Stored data
▬▬▬▬▬▬▬▬▬▬
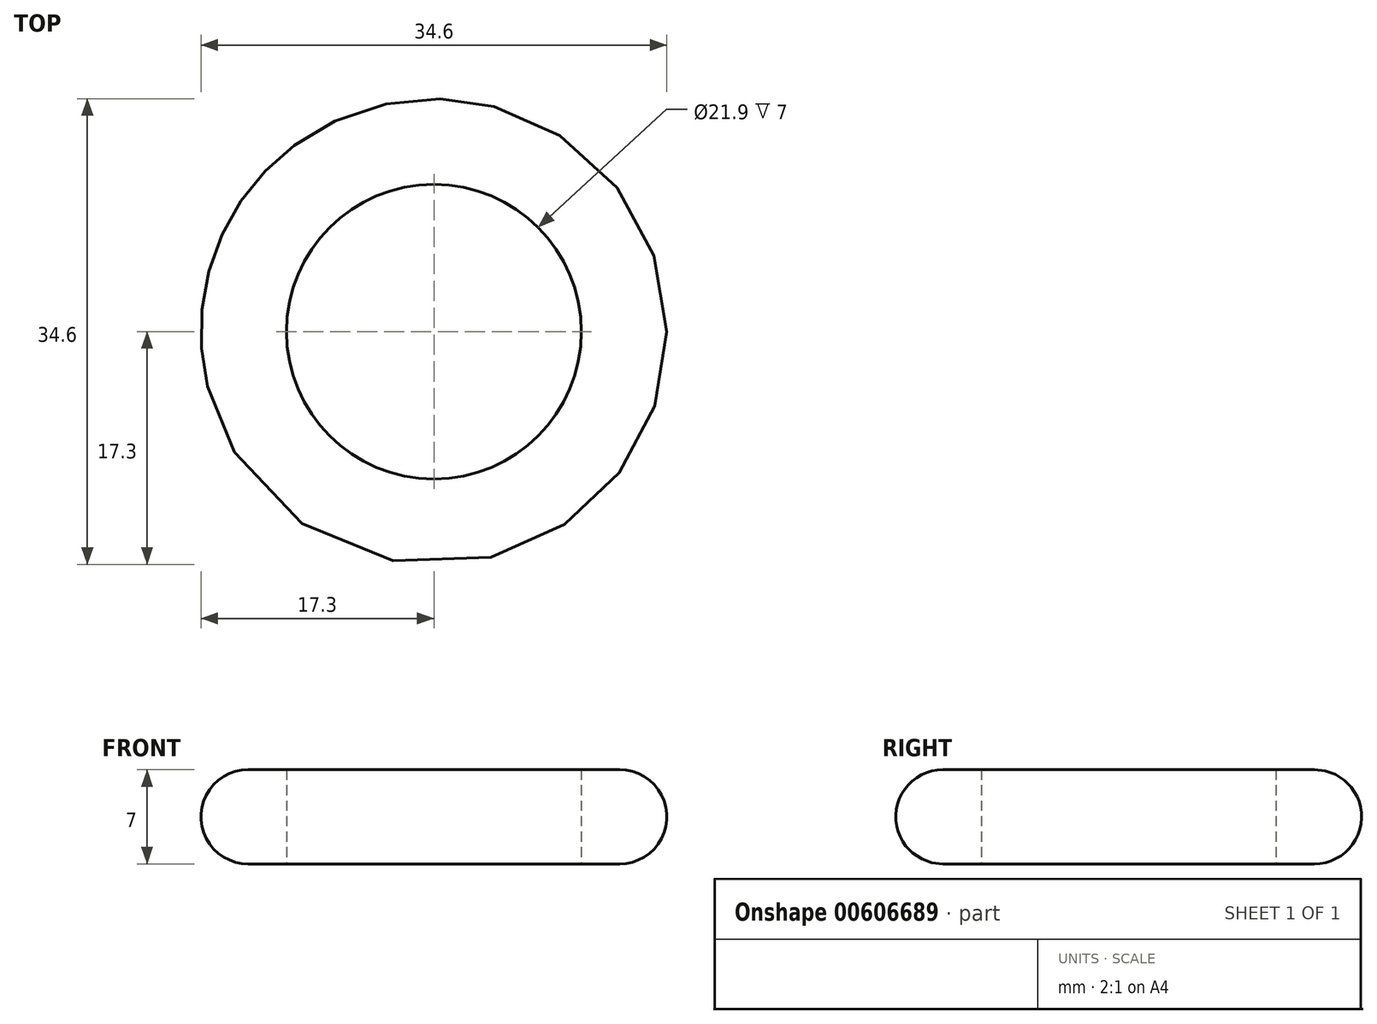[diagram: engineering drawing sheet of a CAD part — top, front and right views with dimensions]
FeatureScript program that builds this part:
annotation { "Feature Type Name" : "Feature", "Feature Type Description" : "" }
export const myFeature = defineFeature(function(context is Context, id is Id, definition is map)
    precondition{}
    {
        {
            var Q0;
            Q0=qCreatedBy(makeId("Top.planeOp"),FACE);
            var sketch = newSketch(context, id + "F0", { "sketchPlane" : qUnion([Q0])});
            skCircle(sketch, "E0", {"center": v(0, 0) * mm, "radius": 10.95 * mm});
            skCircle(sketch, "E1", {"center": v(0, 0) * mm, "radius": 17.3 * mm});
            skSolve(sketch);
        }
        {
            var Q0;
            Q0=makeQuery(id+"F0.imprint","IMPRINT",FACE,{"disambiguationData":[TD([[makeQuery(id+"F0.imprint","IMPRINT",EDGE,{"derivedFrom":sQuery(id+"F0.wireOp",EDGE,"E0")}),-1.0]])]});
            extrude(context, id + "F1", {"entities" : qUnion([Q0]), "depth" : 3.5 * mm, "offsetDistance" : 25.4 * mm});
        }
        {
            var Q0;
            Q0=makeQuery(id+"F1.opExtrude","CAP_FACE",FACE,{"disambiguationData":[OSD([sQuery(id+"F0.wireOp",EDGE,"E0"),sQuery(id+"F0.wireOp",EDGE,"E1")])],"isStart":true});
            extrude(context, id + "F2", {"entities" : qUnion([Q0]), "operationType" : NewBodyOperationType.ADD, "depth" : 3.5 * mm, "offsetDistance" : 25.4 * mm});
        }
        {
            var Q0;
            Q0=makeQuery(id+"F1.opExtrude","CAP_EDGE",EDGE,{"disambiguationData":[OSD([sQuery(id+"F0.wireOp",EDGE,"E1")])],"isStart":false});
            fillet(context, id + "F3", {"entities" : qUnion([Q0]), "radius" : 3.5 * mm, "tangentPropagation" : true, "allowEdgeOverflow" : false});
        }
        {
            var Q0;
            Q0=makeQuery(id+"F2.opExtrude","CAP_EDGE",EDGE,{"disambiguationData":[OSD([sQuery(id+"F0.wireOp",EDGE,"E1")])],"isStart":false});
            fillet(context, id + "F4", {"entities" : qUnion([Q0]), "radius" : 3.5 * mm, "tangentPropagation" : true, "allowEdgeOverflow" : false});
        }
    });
▬▬▬▬▬▬▬▬▬▬
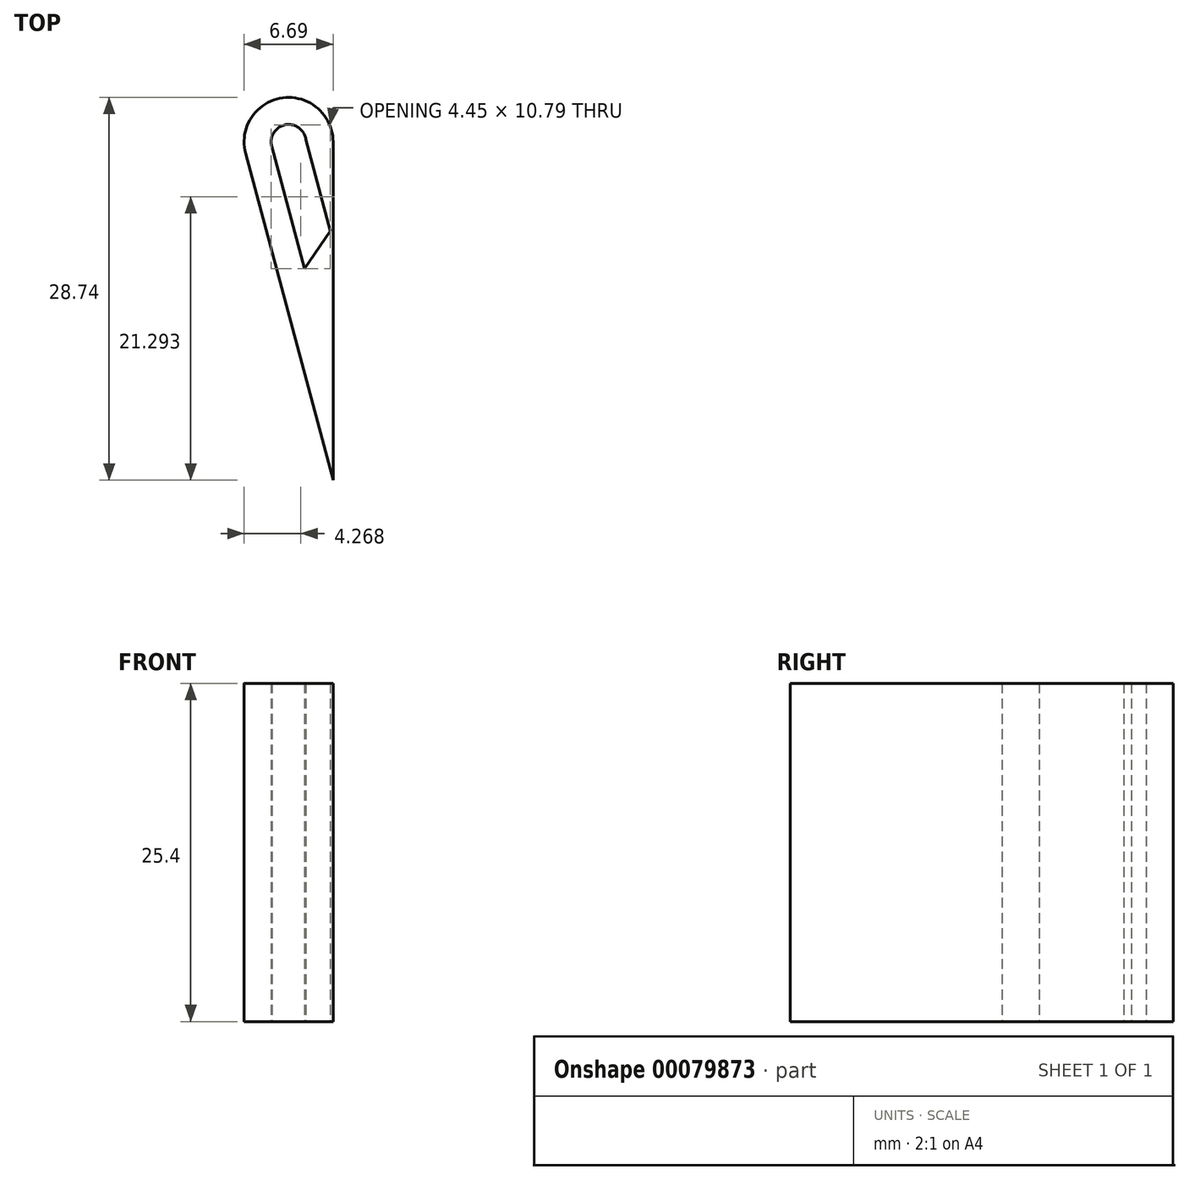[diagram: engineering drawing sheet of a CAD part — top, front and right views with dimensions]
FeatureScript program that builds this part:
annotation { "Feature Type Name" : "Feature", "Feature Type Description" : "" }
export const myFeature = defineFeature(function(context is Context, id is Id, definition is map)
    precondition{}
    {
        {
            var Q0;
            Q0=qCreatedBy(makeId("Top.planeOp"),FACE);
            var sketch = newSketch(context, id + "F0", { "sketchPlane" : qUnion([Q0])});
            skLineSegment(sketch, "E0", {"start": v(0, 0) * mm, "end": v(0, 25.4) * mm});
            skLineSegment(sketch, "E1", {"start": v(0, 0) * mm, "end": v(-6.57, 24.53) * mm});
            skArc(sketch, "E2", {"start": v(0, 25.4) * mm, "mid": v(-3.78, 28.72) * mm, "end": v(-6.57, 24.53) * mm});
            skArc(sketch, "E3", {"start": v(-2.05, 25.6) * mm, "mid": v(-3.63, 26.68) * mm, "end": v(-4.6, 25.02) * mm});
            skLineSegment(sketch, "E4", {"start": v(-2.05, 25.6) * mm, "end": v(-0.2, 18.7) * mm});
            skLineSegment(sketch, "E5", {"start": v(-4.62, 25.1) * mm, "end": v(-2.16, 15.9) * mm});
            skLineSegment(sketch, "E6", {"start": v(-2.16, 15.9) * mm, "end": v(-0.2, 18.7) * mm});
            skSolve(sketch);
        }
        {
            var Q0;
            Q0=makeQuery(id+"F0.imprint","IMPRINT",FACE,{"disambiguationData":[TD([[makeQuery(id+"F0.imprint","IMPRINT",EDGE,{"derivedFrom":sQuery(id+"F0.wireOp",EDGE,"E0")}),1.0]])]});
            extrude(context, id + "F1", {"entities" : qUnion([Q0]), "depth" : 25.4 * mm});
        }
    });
▬▬▬▬▬▬▬▬▬▬
SET TASK:
Report the number of lines in the records that contain the string "skArc", treating uppercase and lowercase as different. Give only the number.

SOLUTION TO THIS PROBLEM:
2